▶ **INSTRUCTIONS TO FOLLOW**:
Look below for the lines from the one with "BADIA, aumento guariti: 1 -> 0" to the one with "BADIA, positivi attivi: 17 -> 18", and copy exactly those lines, both ends included.

▶ **EXERCISE INPUTS**:
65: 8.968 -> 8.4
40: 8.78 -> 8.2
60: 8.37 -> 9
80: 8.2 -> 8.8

---

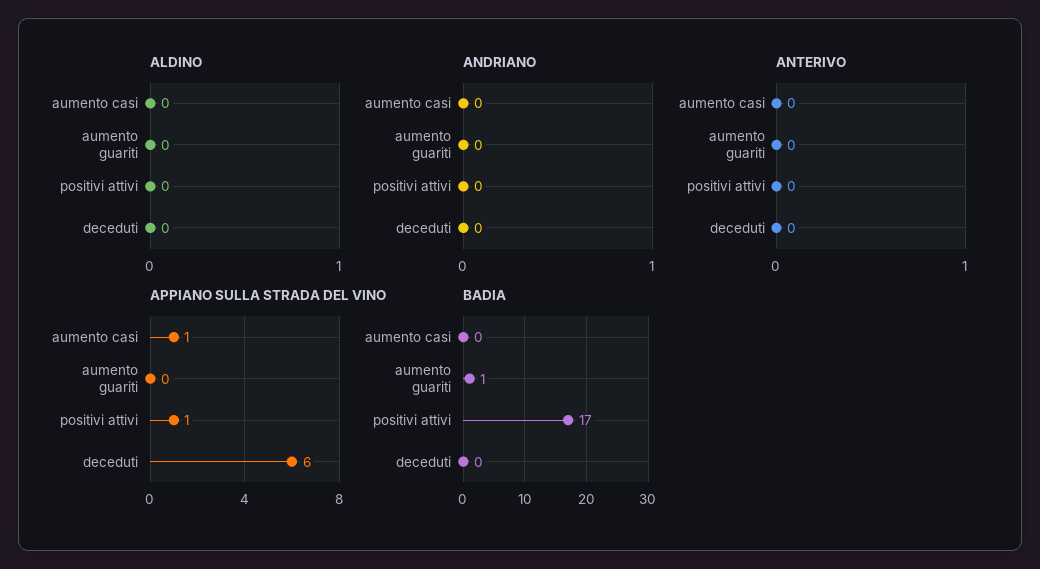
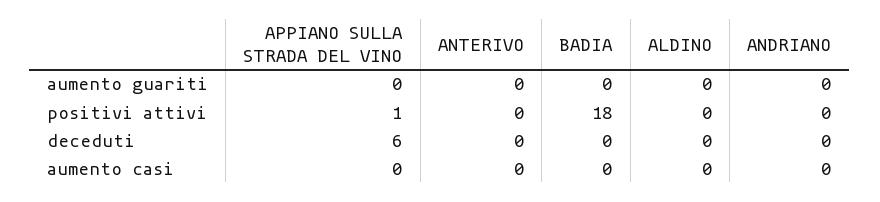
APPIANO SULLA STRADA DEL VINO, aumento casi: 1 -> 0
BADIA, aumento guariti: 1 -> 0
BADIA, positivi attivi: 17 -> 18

▶ **WRITTEN SOLUTION**:
BADIA, aumento guariti: 1 -> 0
BADIA, positivi attivi: 17 -> 18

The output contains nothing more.